How Raptors turned the tide vs. 76ers

On this episode of spotlight, Samson Folk looks at a few of the adjustments Nick Nurse and company have made as the Toronto Raptors aim to become to the first team in NBA history to comeback from a 3-0 series deficit.

Video Transcript

SAMSON POLK: Every playoff series is defined by its adjustments. And especially a series like Raptors versus 76ers where the Raptors fell behind 3-0, are now threatening 3-3, and have gotten back into the series on the strength of their defense and seem to be on a collision course with history.

So let's walk through some of those adjustments. The first one to cover is obviously the defense on James Harden. And you might be thinking, well, this should start with Joel Embiid, shouldn't it? And yes, Joel Embiid is the most important match-up for the Raptors, but it hasn't changed that much. The changes on Embiid have been quite small relative to the Harden stuff. Sure, they've changed where they send doubles from. Sure, they've changed the timing on doubles. Sometimes on the catch, sometimes on the dribble, sometimes once he gets a foot in the paint.

But those are smaller adjustments. The stuff with Harden is actually quite radical. Long gone are the days of the early series where they would shade hard towards the beard, fearing his isolation prowess and weaponizing his playmaking talent. Now they rely on the likes of Pascal Siakam, OG Anunoby, Scottie Barnes and Precious Achiuwa to step out on him for stops. A snapshot of this can be seen through the OG on Harden possessions which are all the way up to 104 over the course of the series. The 76ers as a whole have only managed 70 points when they garnered that match-up. You can send help late after the dribble is picked up. This is a help-oriented team. But they flipped the script by making Harden earn his advantages.

The consequences of this for the 76ers is a significantly harder shot diet for the likes of Tyrese Maxey and Tobias Harris, both of whom have been terrific punching the wide-open gaps of the Raptors defense, but struggle significantly trying to do so against a Raptors defense that is more focused on closing gaps than opening them. The transition defense has improved immensely. But that's moreso an effort and execution thing. They still sink to the rim to stop the ball, then fire it out to run shooters off the line. This way you create the defensive back line for shooters to run into once you make them put it on the floor.

Also this creates a few natural points of resistance for Embiid, who wants to bash his way into low post position. The Raptors have done a great job of keeping him above the free throw line.

This is the same principle that the Raptors have had all year, only they're doing it much better now.

- Siakam loads up, sprints in, finger rolls it up and in. Beautiful move by Siakam.

SAMSON POLK: Offensively, there's some things going on. They're not really beating the zone to the shooting, but screening one side of it, cutting against the other, and throwing bodies at the rim, all while relying on Siakam to create as many opportunities as possible.

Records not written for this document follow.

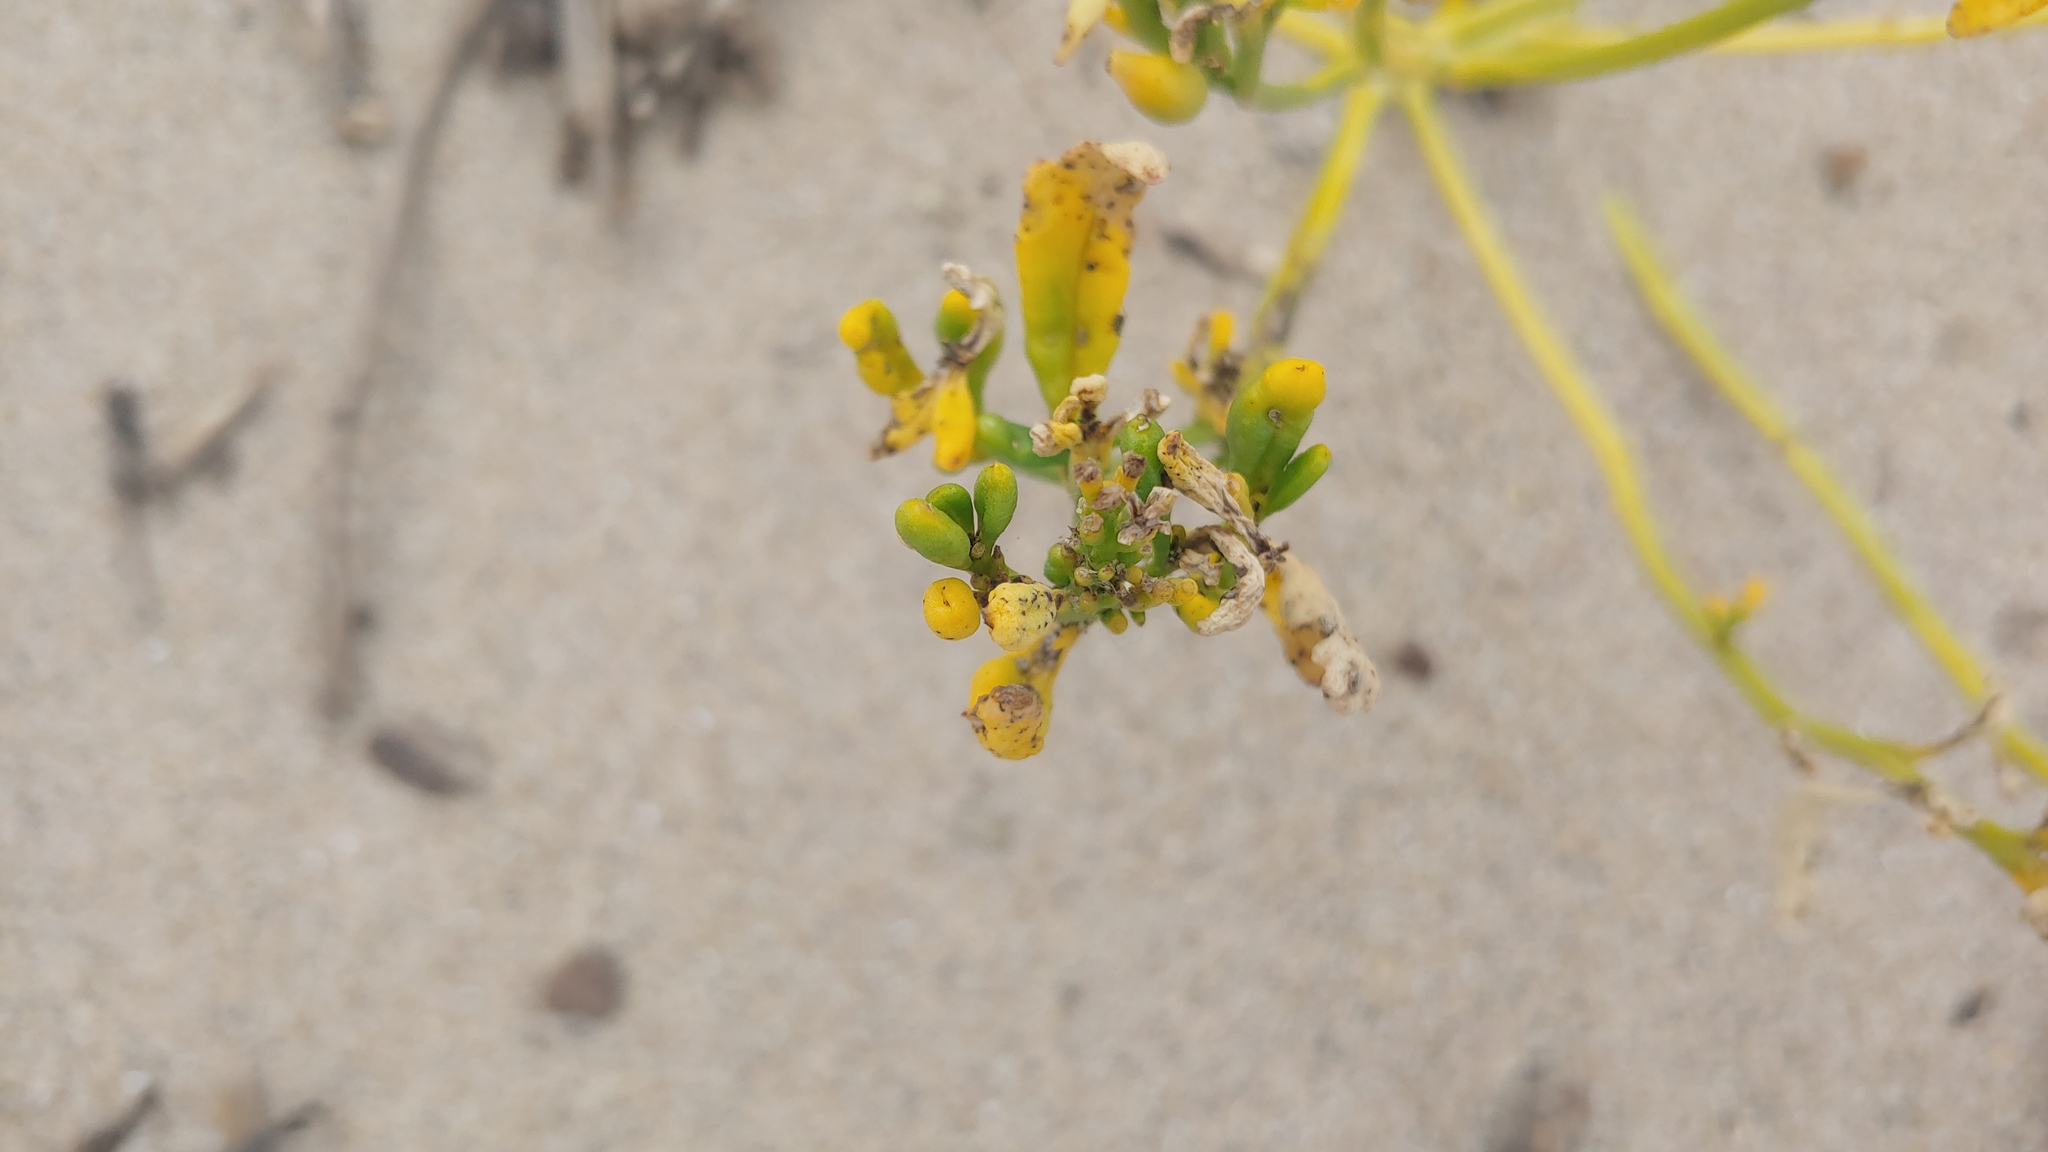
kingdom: Plantae
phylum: Tracheophyta
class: Magnoliopsida
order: Brassicales
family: Brassicaceae
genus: Cakile
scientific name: Cakile edentula
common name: American sea rocket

The bet is that Siakam will receive so much attention that something opens up. Basically, they're finding some funky answers to hard questions. You wouldn't expect a Thad Young post up and a Precious Achiuwa 45 cut to be what undoes the 76ers, but it has. The Raptors have routinely flashed that to the 45 against the 76ers' zones and let the playmaking of Thad [INAUDIBLE] be their undoing.

With VanVleet out, the Raptors have had to indulge in heliocentrism with Siakam. And that features Siakam, Siakam and Siakam-- 17, 17, 19, 22, 40. Those are the amount of pick and rolls Pascal Siakam ran by game, almost doubling the average. He's taking on way more pick and roll on ball possessions.

Every once in a while, ball handling duties will shift over to the likes of Anunoby or Trent Jr. But the Raptors like to keep Siakam in the vicinity. His response to the 76ers going under screens is to rescreen until it's a snug pick and roll, and he's working in the mid-range or short mid-range area where his money is made. And after a handful of games where Embiid sealed off the rim, the Raptors finally managed to tug him away from it, leave him in the dust, and finish there uncontested.

These decisions, these adjustments, these changes are the backbone for how the Raptors have turned the tide of this series. Other things have changed, but sometimes those are just a product of a player playing better. For example, a Trent Jr. and Khem Birch pick and roll that funnels into a Pascal triple isn't an adjustment. They try and make that happen many times over the course of a game.

That's just the guy hitting a shot. But we love that too. More adjustments might be coming, but the 76ers have to prove they can beat this game plan first. Two elimination opportunities have already gone to the wayside, and they moved the Raptors closer and closer to achieving history. Let's see if they do it.

Thanks for tuning in. This is "Spotlights" and I'll see you.